The terminal is a wooden shed. At one end of the runway is a nice big mountain. At the other is an icy fjord with sheer rock walls on the other side.
"If you haven't landed at BW-1," (Narsassuaq) writes army pilot George James of his ferry flight in a twin-engined B-26, "you have missed one of life's biggest thrills. We were briefed for hours with talks, movies taken from the nose of an airplane, and a topographical model. The reason for what might seem like overkill is that BW-1 is 52 miles up a fjord with walls several thousand feet high, numerous dead-end offshoots, no room to turn around, and usually an overcast below the tops of the walls. You had to get it right the first time."

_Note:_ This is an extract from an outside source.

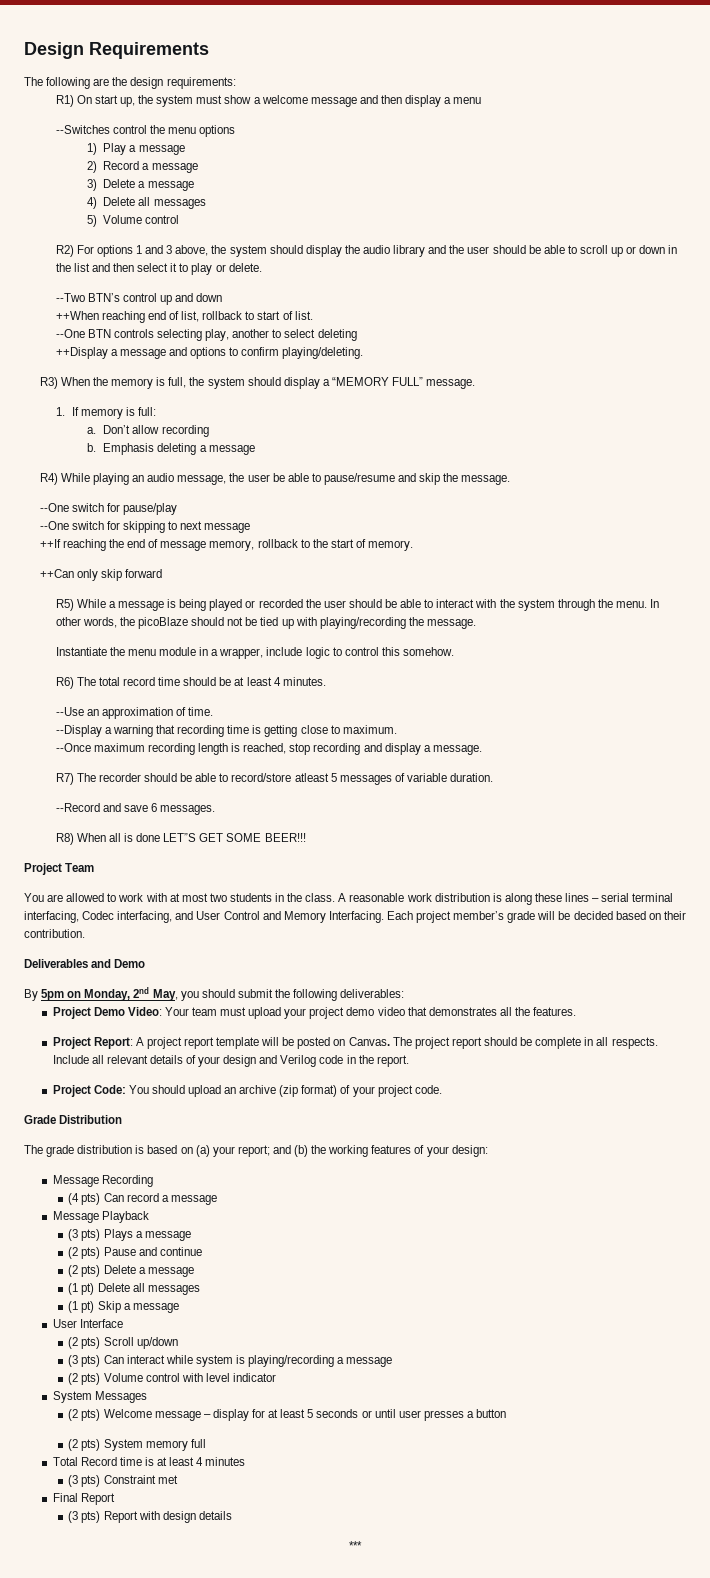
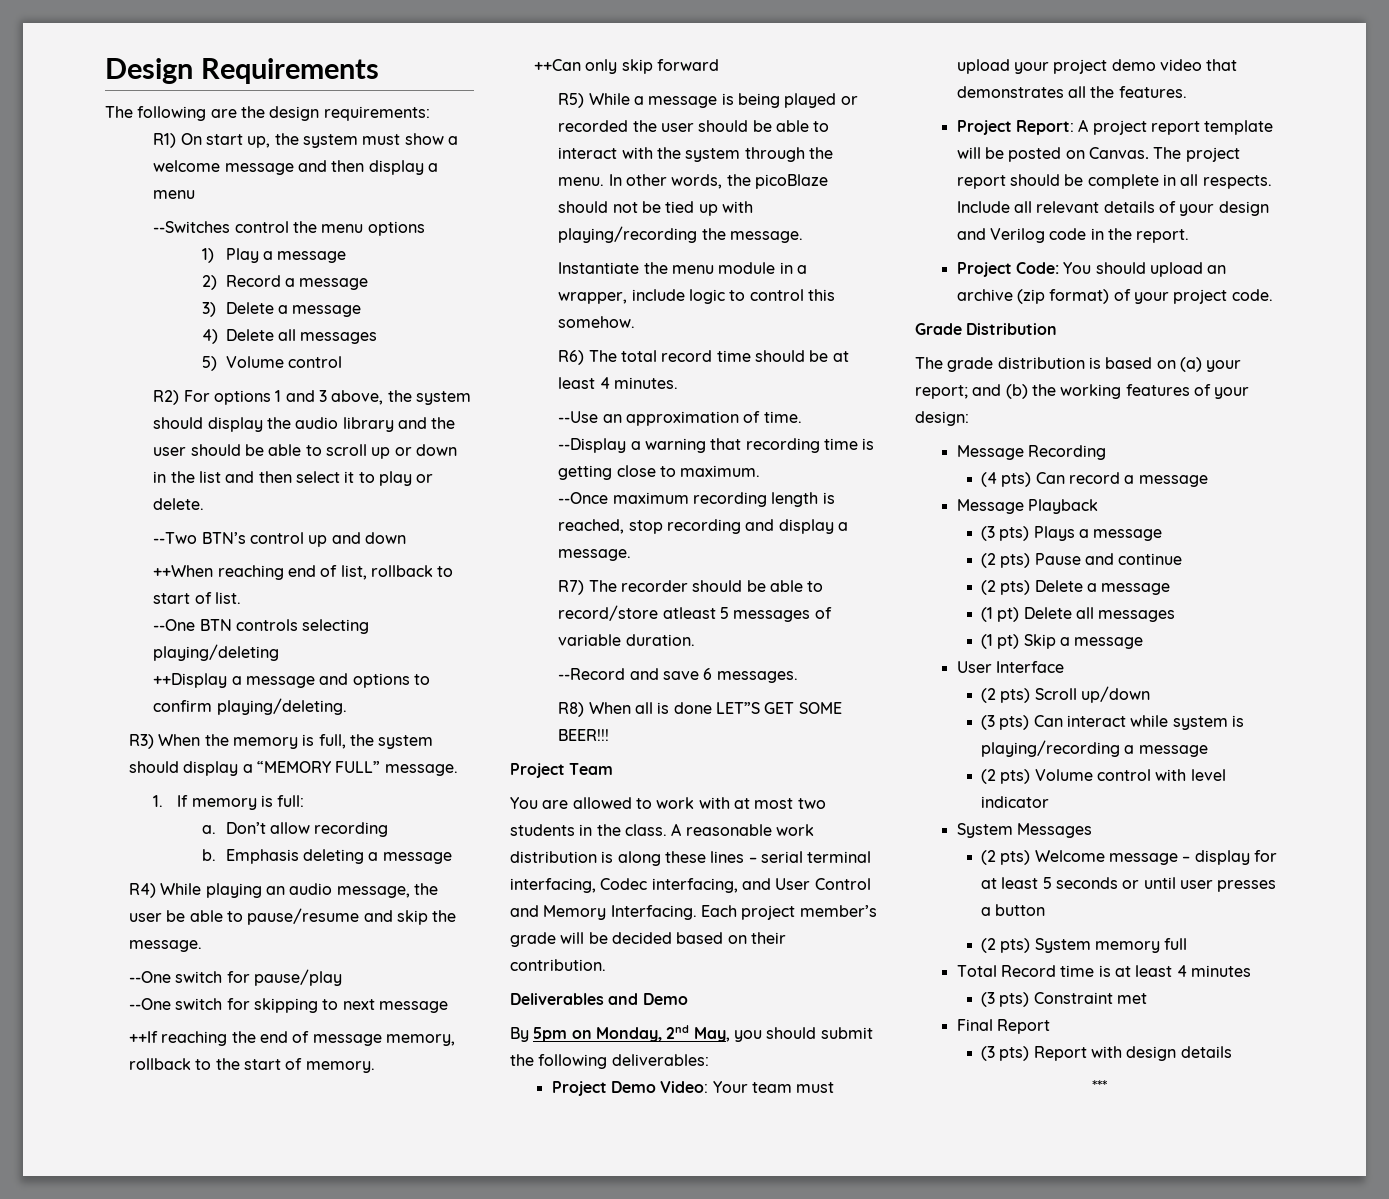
[205,329,357,341] play, another to select deleting -> [153,644,280,661] playing/deleting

To get there from Narssaq, the place I had gone to, (for no particular reason), required a day's journey on the MV Disko, I opted for a bunk in a shared cabin, deep below the bows, near the waterline, and directly above the bow thrusters. Cruise passengers are advised to avoid such a placement. On an ordinary journey it might just be a little tedious. Through an ice infested fjord in fog, breaking through pack ice and shouldering aside "bergy-bits" it is a recipe for no sleep at all. My eskimo cabin-mates were very cheery, offering me tasty bits of seal blubber, carved off with a crusty knife. Eventually I abandoned all hope of rest, and went topside to look down at the ice. Eventually I found a warm vent near the funnel and huddled there until I fell asleep. In the morning dark, I woke as we crashed into the dock.
Rambling again, mr soubriquet.
Sir Edmund Hillary led another team, setting up supply caches for the main group, his team were equipped with little more than slightly modified ferguson farm tractors, yet Hillary reached the south pole first.
Hillary, of course, is the man who a couple of years before, along with Sherpa Norgay Tensing, became the first man to stand on the summit of Mount Everest.